AFTER the March 1993 election defeat the Liberal Party made a strategic error: it wrongly interpreted that defeat as a rejection of giving priority to economic reform. It was abetted in this by some who refused to acknowledge that, but for the ill-advised proposal for a new tax (the GST), the coalition would have won.
John Hewson was re-elected as leader with a commission to develop a more compassionate and more caring face. There was nothing wrong with that. But it was not a substitute for policies.
The coalition now has an opportunity to correct this error and to avoid the adoption of positions that all too often evaded the issue.
For example, while correctly attacking the Government for inadequate progress in reducing the deficit and for increasing the overall burden of taxation, the coalition has given very little indication of what it would do to reduce both. Yet Commonwealth spending for its own purposes is running almost out of control.
Such evasions not only left an increasing policy vacuum which allowed the Keating Government to even reverse economic reforms with comparative impunity. They also reinforced the feeling in a community already deeply distrustful of politicians that the coalition would be unlikely to perform any better than the Labor Government.
The coalition must surely now set about more clearly differentiating itself from Labor. Far from moving to the "middle ground", as some argued, it has been seduced left field as the Prime Minister, Mr Keating, himself moved Labor closer to the left boundary.
Reforming the party structure or emphasising social policies to help the genuinely disadvantaged are not the the solution. The overriding requirement is for the coalition to operate on the basis that it is opposed by a bunch of tough professionals. To win it will not be sufficient to be "practical and commonsense" amateurs.
There should be no question of differentiation for the sake of it.

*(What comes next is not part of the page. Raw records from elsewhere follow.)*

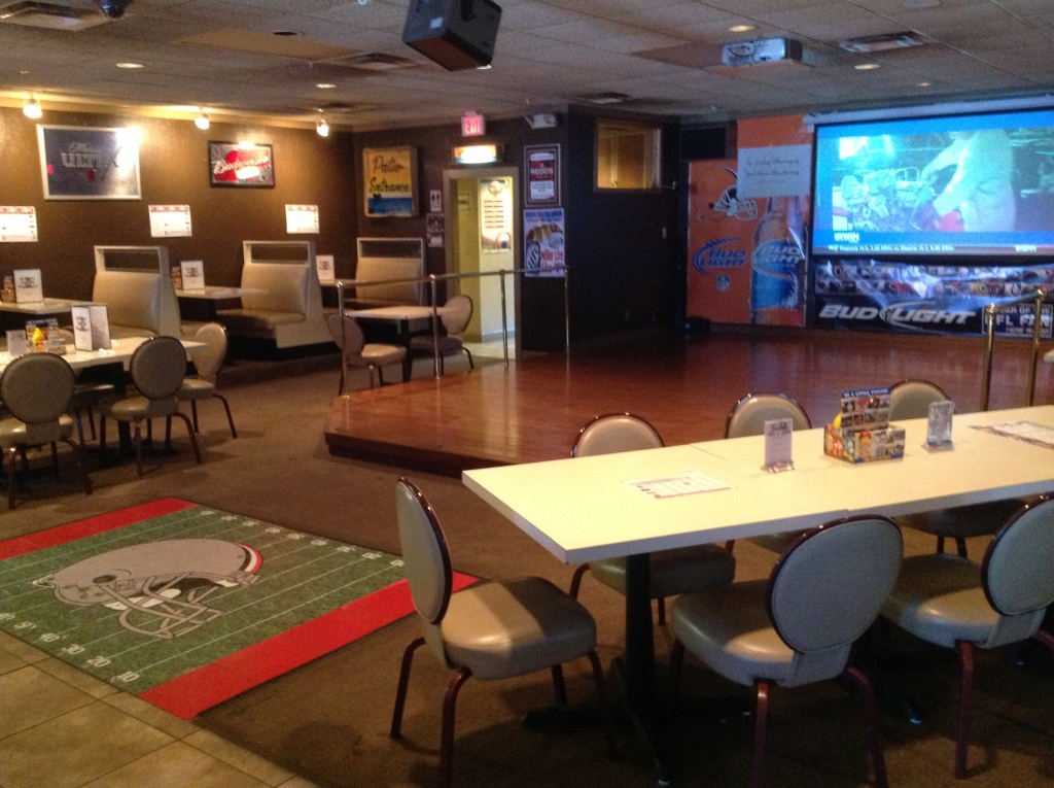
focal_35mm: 35
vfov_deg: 40.6
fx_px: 1064
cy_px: 394
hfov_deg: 52.7
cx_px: 527
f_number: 2.4
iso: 640
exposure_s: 1/15
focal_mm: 4.28
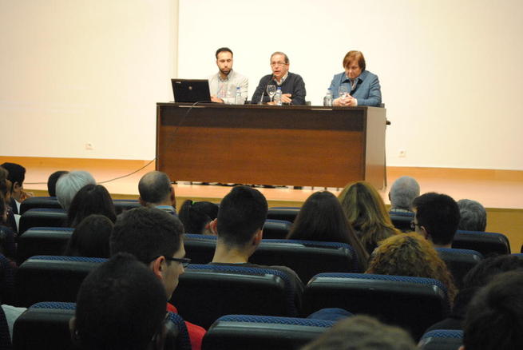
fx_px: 1200
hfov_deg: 24.6
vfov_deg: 16.6
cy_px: 175
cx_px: 262
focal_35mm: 82
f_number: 5.6
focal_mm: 55
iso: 1600
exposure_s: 1/25
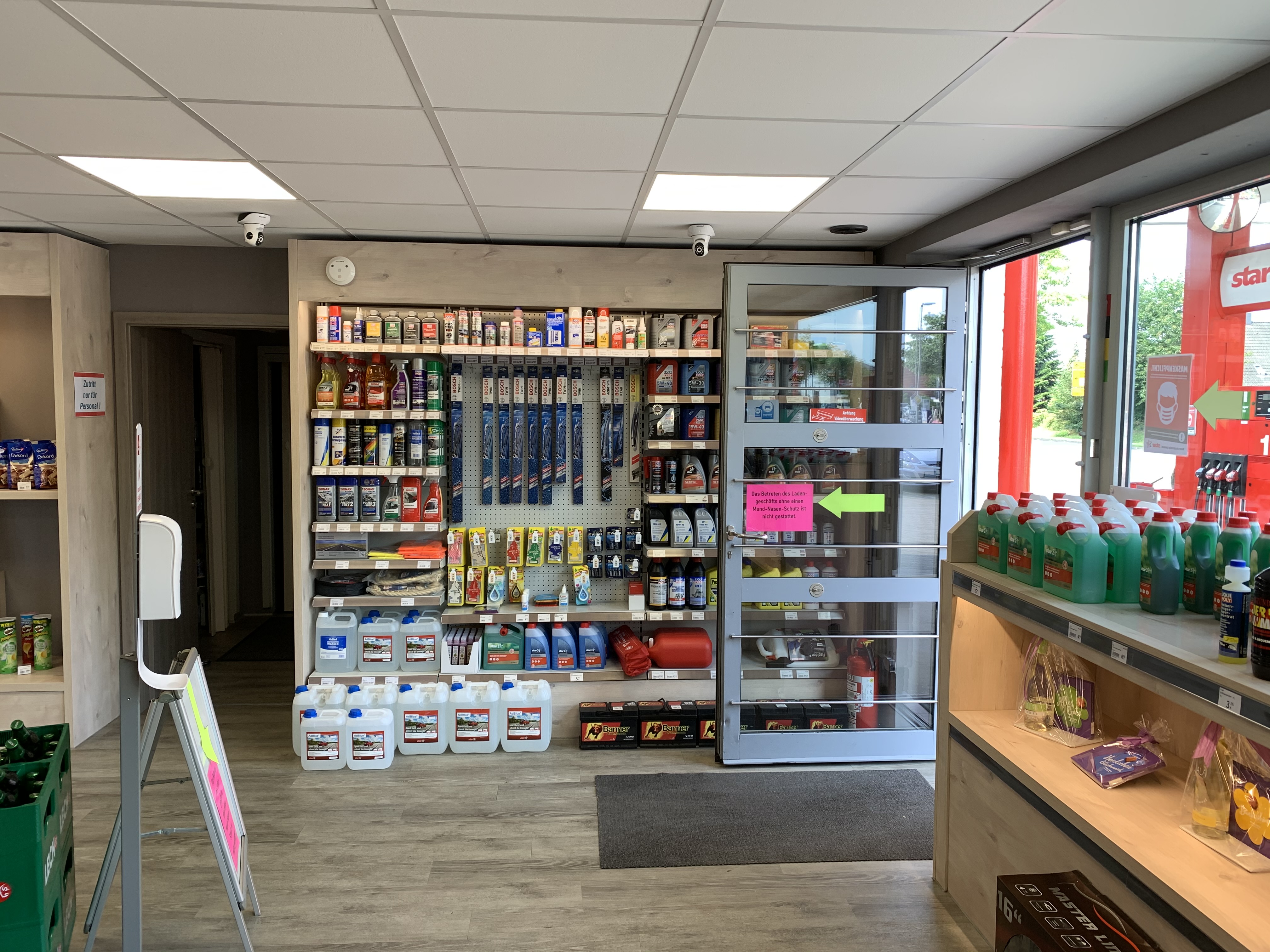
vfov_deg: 53.1
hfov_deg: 67.3
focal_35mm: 26
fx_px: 954
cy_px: 476
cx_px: 635
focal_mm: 4.25
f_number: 1.8
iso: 40
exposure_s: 1/100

There is a real opportunity -- and a need -- to offer substantively different policy approaches. To do this successfully, however, the coalition must first get across that there is no contradiction between economic reform and being compassionate. Indeed, as the lowering of unemployment and the raising of average living standards are dependent on wide-ranging economic reforms, it is absurd for Mr Keating to portray reforms as "mean-spirited". He should not be allowed to get away with that. The electorate will support change if backed by a convincing brief.
The coalition should also identify those areas where the Government is vulnerable and then go in hard. Paul Keating's rather pathetic caricature of the Melbourne Club determining the election of Alexander Downer, for example, exposes his own vulnerability to the (accurate) charge that Labor is beholden to the trade union movement. The greatest single obstacle to economic reform in Australia is that movement's stonewalling to protect the restrictive practices of its members: yet Mr Keating's Government can do little about it. Even the dwindling trade union members are starting to realise that their leaders' actions do not in the end save jobs.
Mr Keating's own attempt to make some progress on industrial relations reform after the election was firmly rejected by the unions and he was forced to step backwards to the recently passed Industrial Relations Reform (sic) Act. That act, running to more than 200 pages of detailed regulated and inhibition of reform, is one important manifestation of the damaging effect of union power in holding up unemployment.
Union power is also the principal reason why both Commonwealth and state governments are making heavy weather of the privatisation of public enterprises; and it is preventing much needed reforms in the delivery of education, health and general public services.
The trade union movement's influence over federal Labor provides one basis for the coalition to differentiate itself -- and in a way that would attract support. This should not involve "union bashing".
Rather, there should be a continual parading of those areas where the Government is unable to implement reform because of its close union associations.
There are many other opportunities for the coalition to differentiate itself in a substantive way.
The dangerous increase in the centralisation of power in Canbera and the ceding of power to international bodies are obvious candidates. So too are the pursuit of social policies that extend the social welfare safety net beyond the genuinely disadvantaged at a time when overseas countries are identifying that as a major problem; the charade of a policy that purports to lead Australia into Asia -- but after business has already done it; the incredibility of a macro-economic policy which is justified on the argument that we did it in the 1983-89 period -- a rationalisation which conveniently "forgets" the high foreign debt, recession and increased unemployment that also eventuated; and so on.
It is difficult to understand how Paul Keating has managed to build up an image of invincibility when there are so many holes in his armor.
The coalition now has the opportunity to penetrate those holes and to put Australia back on the right track.